POSTED: 1:40 p.m. HST, May 16, 2013
LAST UPDATED: 4:48 p.m. HST, May 16, 2013
A Circuit Court jury convicted Toby Stangel today of second-degree murder and second-degree attempted murder for a 2011 shooting spree that left one motorist dead and two others wounded.
But the jury refused to convict Stangel, 30, of Wahiawa on first-degree attempted murder charges that carry a mandatory life term without parole, the state’s harshest sentence.
Stangel faces a life term with the chance of parole for the second-degree murder and attempted murder convictions.
But city prosecutors will press for a life term without parole because of Stangel’s second-degree murder and second-degree attempted murder convictions.
Circuit Judge Glenn Kim told the jury to return to court Monday for a hearing on whether Stangel should be sentenced to the state’s most severe sentence as a multiple offender and a danger to the community.

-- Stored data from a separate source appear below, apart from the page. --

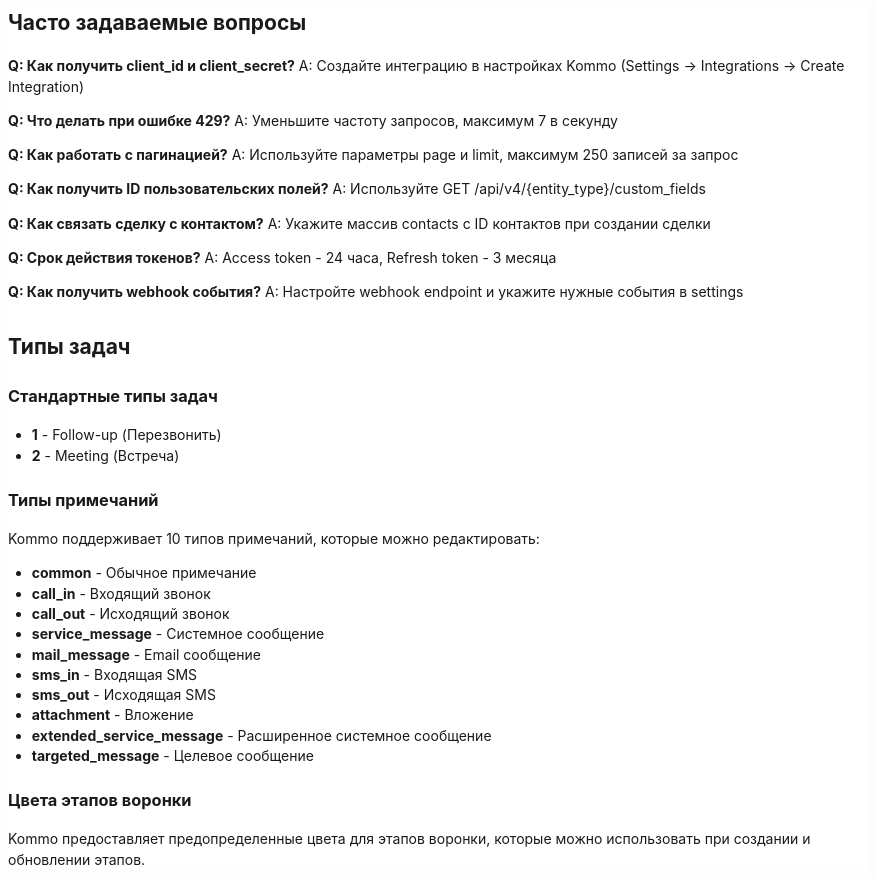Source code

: ## Часто задаваемые вопросы

**Q: Как получить client_id и client_secret?**
A: Создайте интеграцию в настройках Kommo (Settings → Integrations → Create Integration)

**Q: Что делать при ошибке 429?**
A: Уменьшите частоту запросов, максимум 7 в секунду

**Q: Как работать с пагинацией?**
A: Используйте параметры page и limit, максимум 250 записей за запрос

**Q: Как получить ID пользовательских полей?**
A: Используйте GET /api/v4/{entity_type}/custom_fields

**Q: Как связать сделку с контактом?**
A: Укажите массив contacts с ID контактов при создании сделки

**Q: Срок действия токенов?**
A: Access token - 24 часа, Refresh token - 3 месяца

**Q: Как получить webhook события?**
A: Настройте webhook endpoint и укажите нужные события в settings

## Типы задач

### Стандартные типы задач
- **1** - Follow-up (Перезвонить)
- **2** - Meeting (Встреча)

### Типы примечаний
Kommo поддерживает 10 типов примечаний, которые можно редактировать:
- **common** - Обычное примечание
- **call_in** - Входящий звонок
- **call_out** - Исходящий звонок
- **service_message** - Системное сообщение
- **mail_message** - Email сообщение
- **sms_in** - Входящая SMS
- **sms_out** - Исходящая SMS
- **attachment** - Вложение
- **extended_service_message** - Расширенное системное сообщение
- **targeted_message** - Целевое сообщение

### Цвета этапов воронки
Kommo предоставляет предопределенные цвета для этапов воронки, которые можно использовать при создании и обновлении этапов.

Kim set the sentencing for July 31.
The jury returned the verdict this afternoon after nearly two days of deliberations that started Tuesday.
Stangel’s defense did not dispute that he fired the shots during the 17-minute shooting rampage that started at Waialae Avenue in Kaimuki and continued onto the H-1 freeway during the early morning of June 3, 2011.
The defense argued that the state failed to prove that Stangel intended to kill anyone and said he was guilty of the lesser offense of reckless endangering.
Stangel did not testify in the trial.
Tammy Nguyen, a 54-year-old Palolo mother of 10, was the driver of a minivan waiting at a stoplight on Waialae Avenue when she was fatally shot in the head.
Two other motorists were wounded on the H-1 freeway.
The prosecution contended that Stangel shot at two police officers at a traffic stop near the Ewa-bound off-ramp from Moanalua Freeway to the H-1 freeway.
Stangel had faced three first-degree attempted murder counts.
They included murdering Nguyen and trying to murder her 16-year-old daughter, who was in the van.
The other two first-degree attempted murder counts involved trying to murder police officers.
The jury acquitted Stangel of the first count, apparently because the panel didn’t believe he tried to murder the daughter.
The panel found him guilty on the other two counts of the lesser offense of second-degree reckless endangering the two officers.